En analysant les résultats des captures au Sénégal, dans cette zone géographique, on remarque que la diminution des captures a des incidences économiques, car les pêches représentent l’un des premiers secteurs des États membres de la Commission sous-régionale des Pêches que sont : le Cap-Vert, la Gambie, la Guinée, la Guinée Bissao, la Mauritanie, le Sénégal et la Sierra Leone.

Les recherches développées au LABEP-AO sont orientées vers la caractérisation des traits biologiques des poissons d’intérêt économique dans les pays côtiers de l’Atlantique (croissance, reproduction), la définition des distributions géographiques des espèces et l’étude des mouvements migratoires et de la connectivité entre les populations. Une attention particulière sera portée à la taille de la première maturité sexuelle des espèces de poissons d’intérêt économique, aux étapes de recrutement, dans les populations adultes et aux phénomènes migratoires de ces poissons.

Ainsi, les problématiques scientifiques concernent à la fois la biologie, l’écologie et l’évolution des poissons d’intérêt économique.

4- Les différents niveaux d’intégration

Avec la coopération au niveau de nos différents laboratoires, nous pourrons caractériser, à terme, les réponses adaptatives des populations et isoler des indicateurs de l'état de ces populations de poissons pour mieux gérer ces ressources partagées par tous les pays de l’Atlantique.

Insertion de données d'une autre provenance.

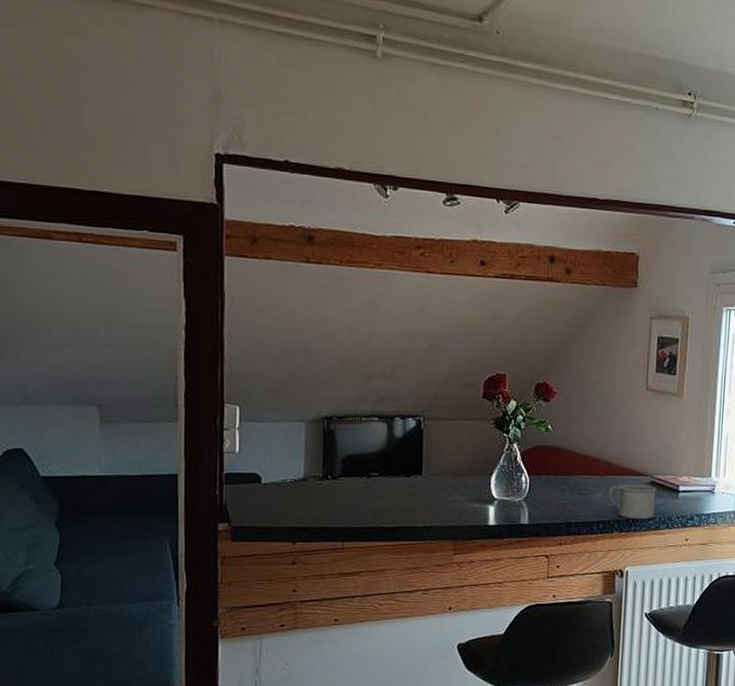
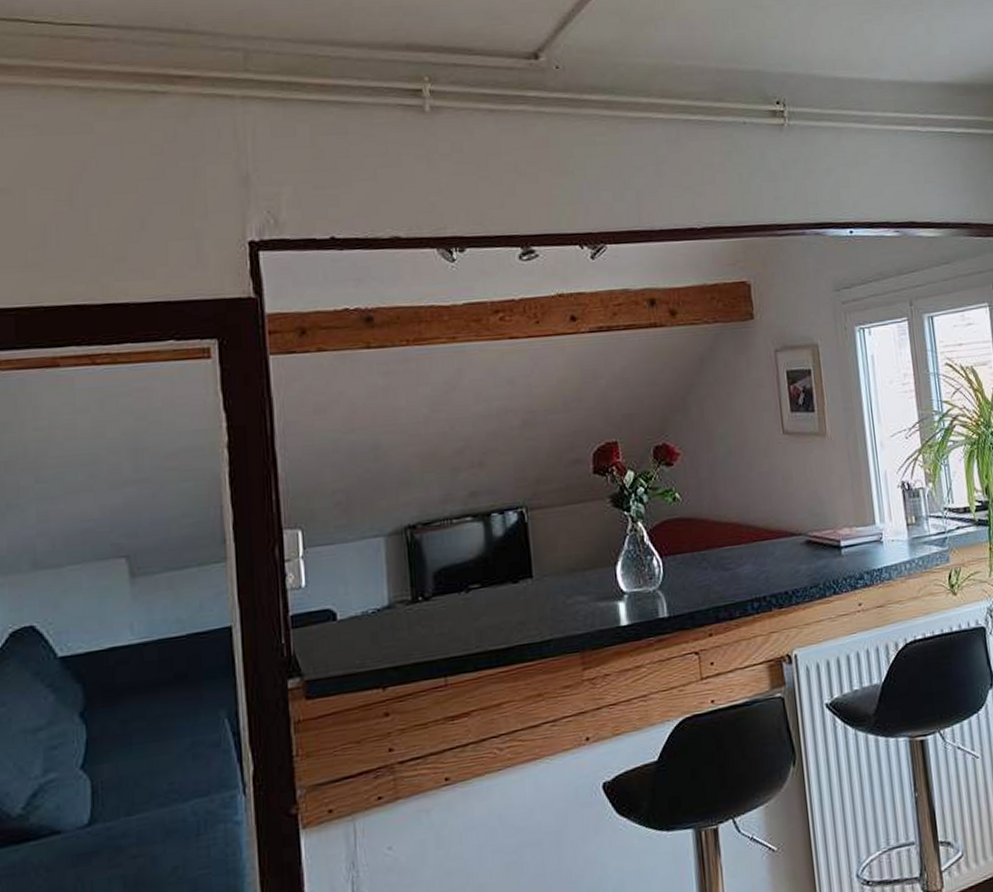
mug: present [608,484,656,520] -> none [758,546,816,590]

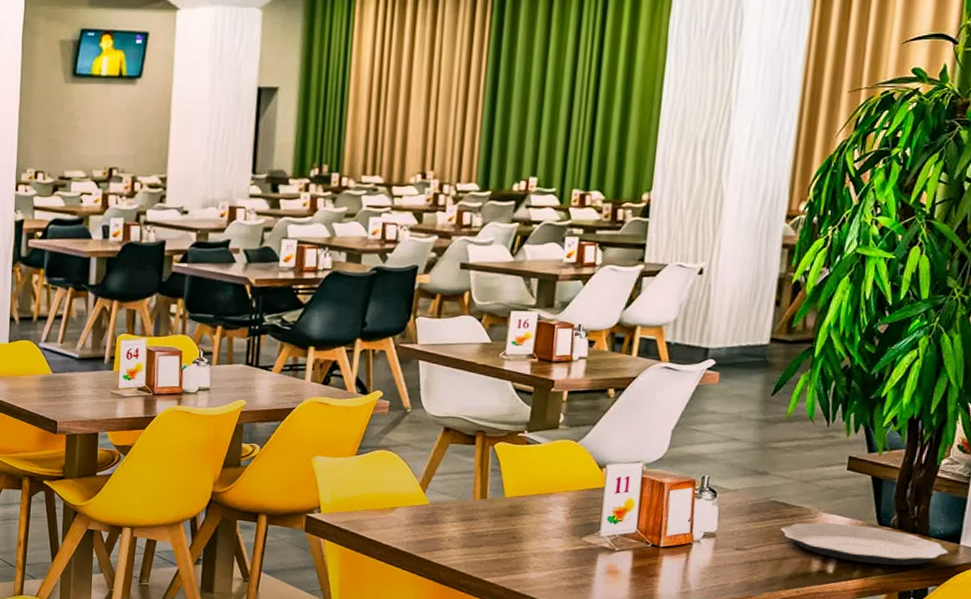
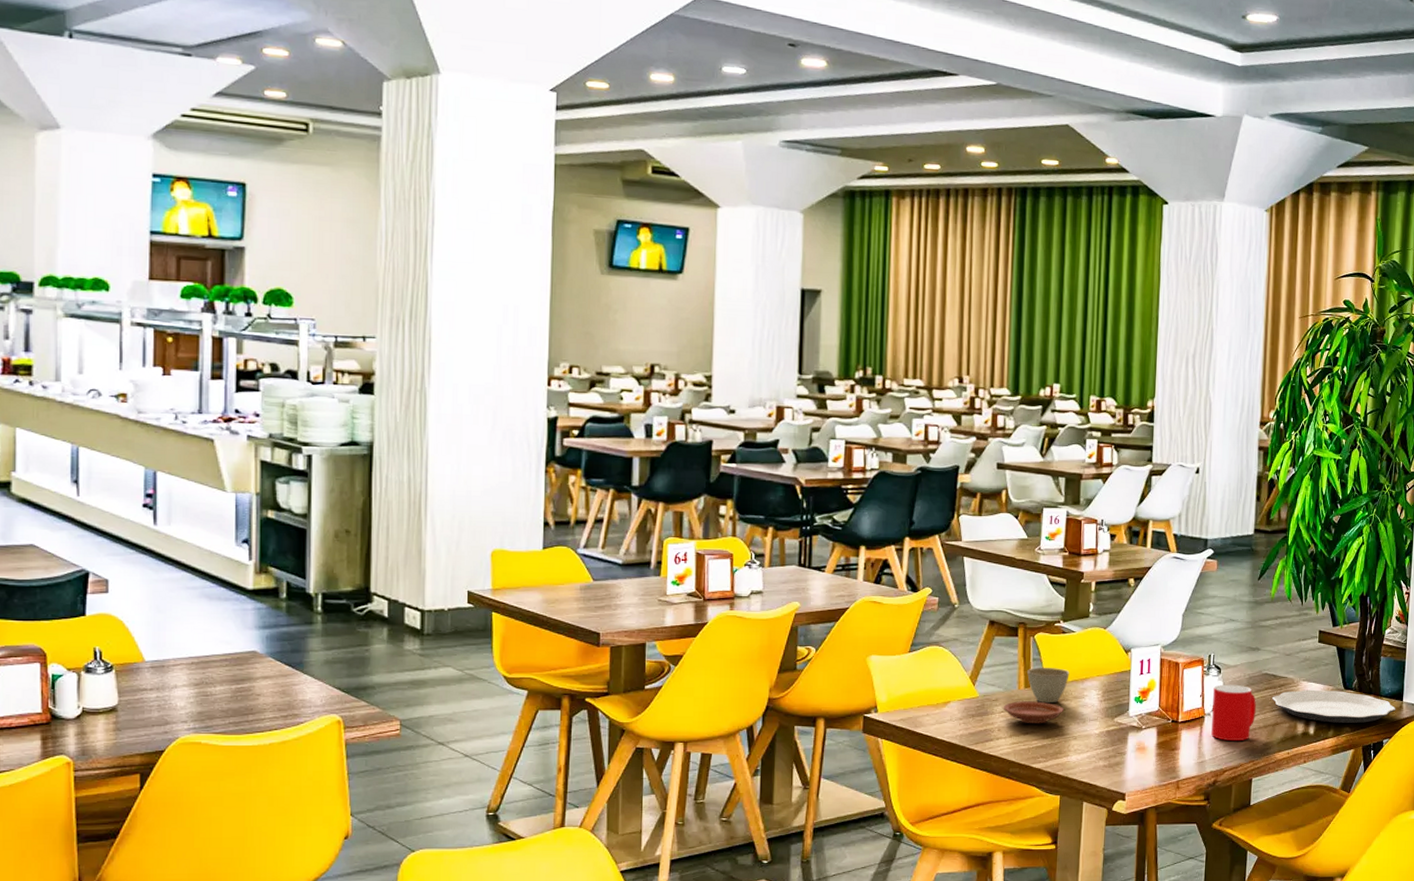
plate: none [455,512,525,537] -> present [1003,701,1065,723]
cup: none [484,478,533,517] -> present [1027,668,1070,704]
cup: none [700,509,760,573] -> present [1211,684,1256,740]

Les modèles spécifiques ainsi que les écosystèmes étudiés dans le cadre du LABEP-AO ne seront pas restreints, même si les recherches seront concentrées dans un premier temps sur les écosystèmes côtiers de l’Afrique de l’Ouest. Nos premières recherches viseront certainement à réévaluer les paramètres biologiques des principales espèces exploitées dans la sous-région de façon à fournir des données fiables pour la gestion durable de nos ressources marines.